VW holt seinen Chef-Lobbyisten zurück

Der aufgrund der Abgastests an Affen beurlaubte VW-Lobbyist Thomas Steg kehrt zu VW zurück. Wie das Unternehmen mitteilte, hat eine interne Sonderprüfung zu den im Januar bekannt gewordenen Abgasstudien an Affen in Amerika ergeben, dass Steg weder „pflichtwidriges Verhalten noch arbeitsrechtlich relevante Verstöße“ vorzuwerfen sind. Daher habe sich VW entschieden, dass der Leiter der Konzern-Außenbeziehungen in Berlin weiterarbeiten darf. „Zu einer guten Unternehmenskultur gehört auch, dass Mitarbeiter nach vollständiger Aufklärung eines Sachverhalts mit entlastendem Ergebnis vollumfänglich rehabilitiert werden“, sagte Vorstandsmitglied Hiltrud Werner.
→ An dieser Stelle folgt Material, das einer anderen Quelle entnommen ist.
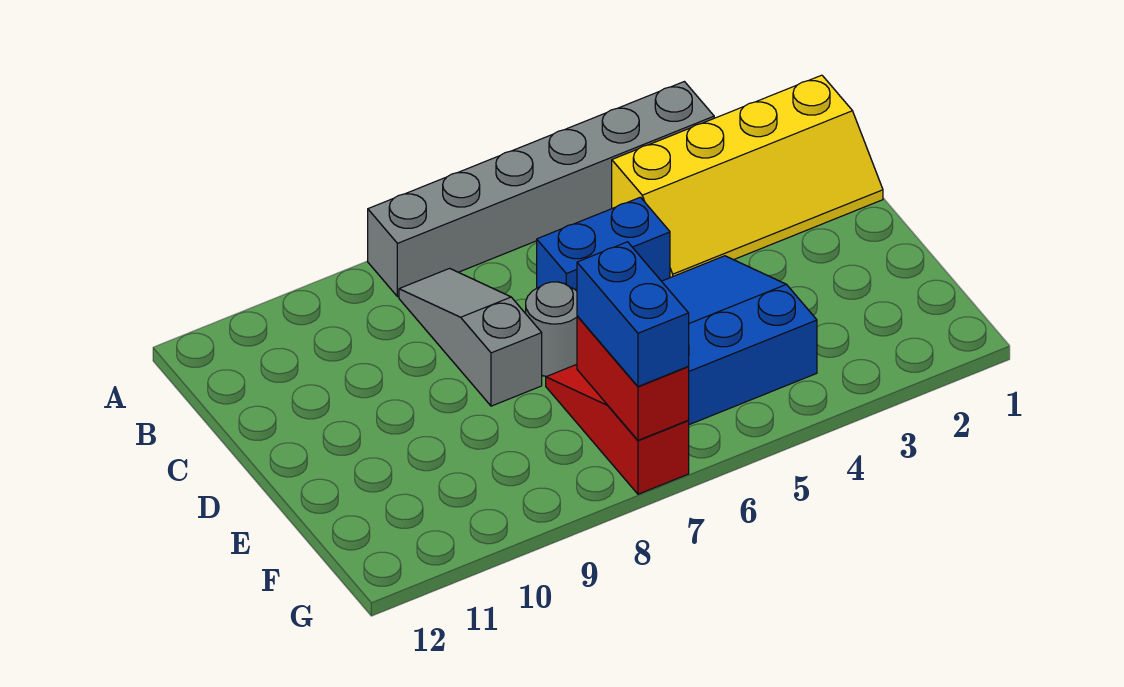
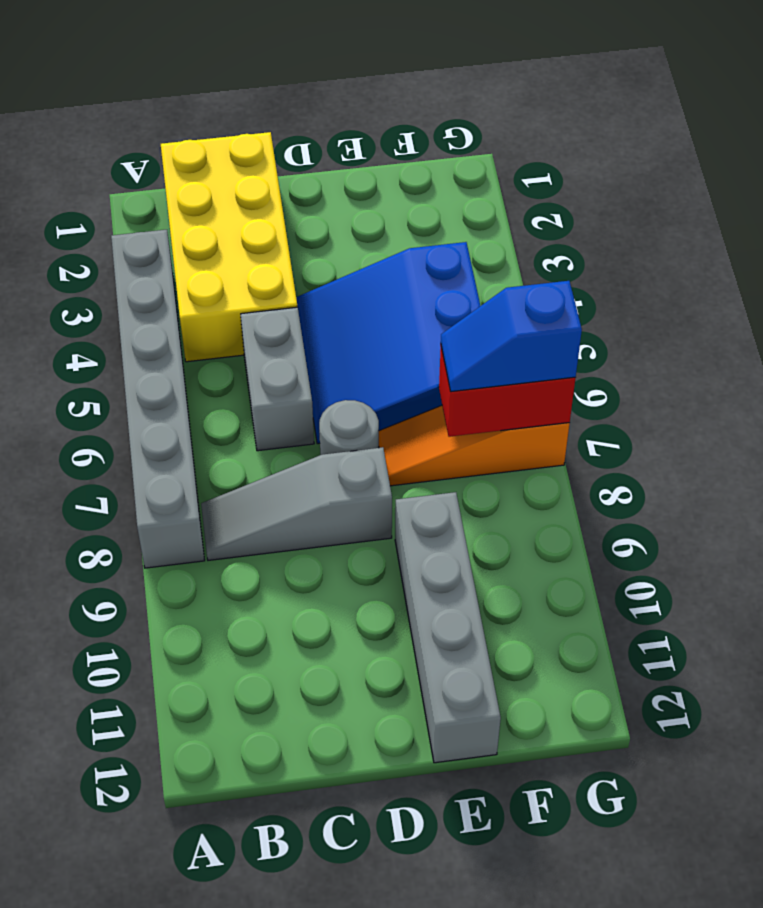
yellow 2x4 slope [612,75,883,278] -> yellow 2x4 brick [161,132,297,362]
blue 1x2 brick [537,197,670,291] -> grey 1x2 brick [241,307,314,451]
red 1x3 slope [546,364,689,494] -> orange 1x3 slope [379,405,570,486]
none -> grey 1x4 brick [395,492,501,763]
blue 1x2 brick [577,242,689,386] -> blue 1x2 slope [441,281,582,392]

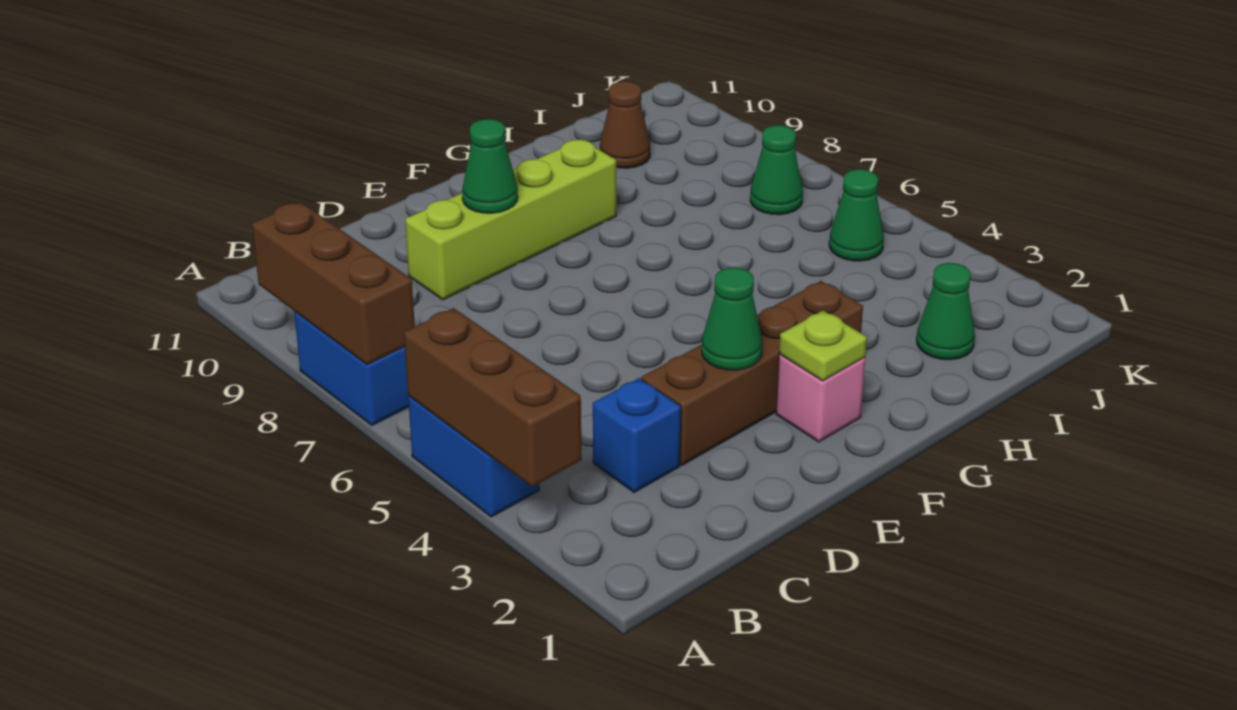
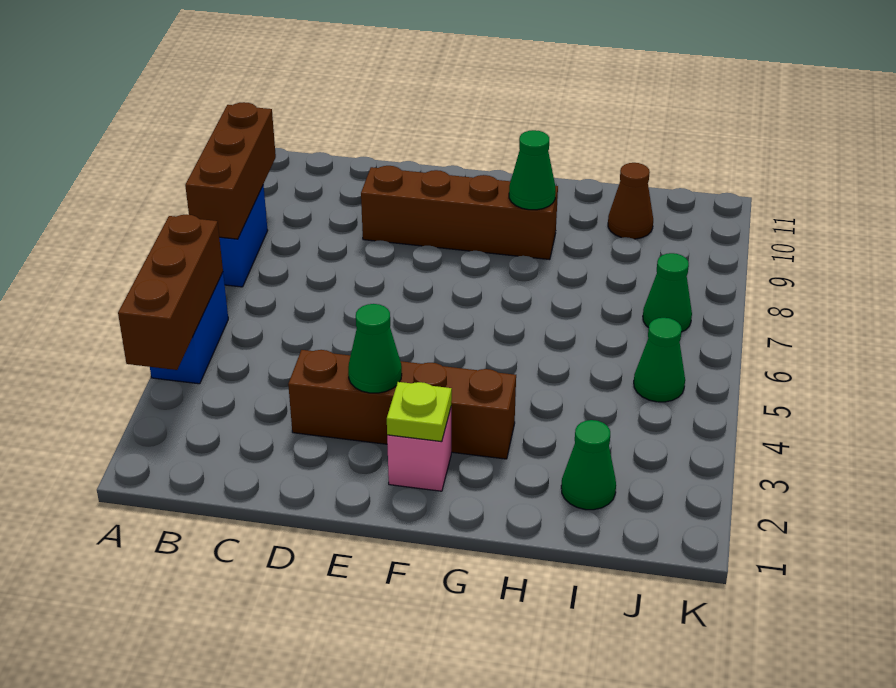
blue 1x1 brick [593,378,681,493] -> none
lime 1x4 brick [405,139,616,300] -> brown 1x4 brick [361,166,558,260]
green 1x1 cone [462,119,518,213] -> green 1x1 cone moved to [509,130,556,210]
Umstieg auf E-Mobilität könnte zahlreiche Arbeitsplätze kosten

Der Umstieg zur Elektromobilität könnte laut einer Studie viele Arbeitsplätze in der deutschen Industrie kosten. Nach der Untersuchung des Fraunhofer-Instituts für Arbeitswirtschaft und Organisation (IAO) könnte bis 2030 jeder dritte Arbeitsplatz der Antriebstechnik wegfallen. Für die Herstellung eines Elektroantriebs seien deutlich weniger Beschäftigte nötig als für die Produktion eines Verbrennungs- oder Hybridmotors. Die Studie orientiert sich an den Zielen der EU-Kommission, nach denen 2025 insgesamt 15 Prozent aller in Deutschland gefertigten Autos rein durch Batterien und weitere zehn Prozent von einem Hybridmotor angetrieben werden sollen. Im Jahr 2030 sollen diese Werte auf 25 beziehungsweise 15 Prozent steigen. Demnach würden 100.000 der aktuell 210.000 Arbeitsplätze wegfallen, dafür würden 25.000 neue Jobs entstehen. Ein Elektroantriebsstrang bestehe aus 200 Teilen im Vergleich zu rund 1.200 Teilen bei Verbrennungsmotoren, sagte VW-Betriebsratschef Bernd Osterloh. Die nötige Montagezeit pro Auto sinke daher von etwa 20 auf unter 15 Stunden. IG-Metall-Chef Jörg Hofmann sagte, die Ergebnisse böten keinen Grund zur Angstmacherei. Die Herausforderungen seien groß, aber zu bewältigen. Die Politik müsse den Strukturwandel durch eine zielgerichtete Industrie- und Beschäftigungspolitik flankieren. Beschäftigte von kleinen Zulieferbetrieben in strukturschwachen Regionen wären der Studie nach am schwersten betroffen.

VW stoppt Produktion tageweise

VW muss wegen des neuen Abgastestverfahrens WLTP die Produktion in Wolfsburg tageweise aussetzen. Konzernchef Herbert Diess sagte vor der Belegschaft, die Testprozedur sei viel komplexer und dauere länger. „Wir müssen im dritten Quartal mit Ausfällen in der Produktion rechnen“, sagte er. Die Umstellung auf WLTP sei ein „Kraftakt“. Die Neuwagen sollten nach und nach ausgeliefert werden, sobald sie die Tests durchlaufen hätten. Dennoch müssten viele Fahrzeuge zwischenzeitlich gelagert werden. Damit die Zahl nicht zu groß werde, müsse VW im Wolfsburger Stammwerk nach den Werksferien bis Ende September sogenannte Schließtage einlegen, an denen die Produktion ruhe. Wie diese Tage verteilt würden, solle in den nächsten Tagen mit dem Betriebsrat besprochen werden.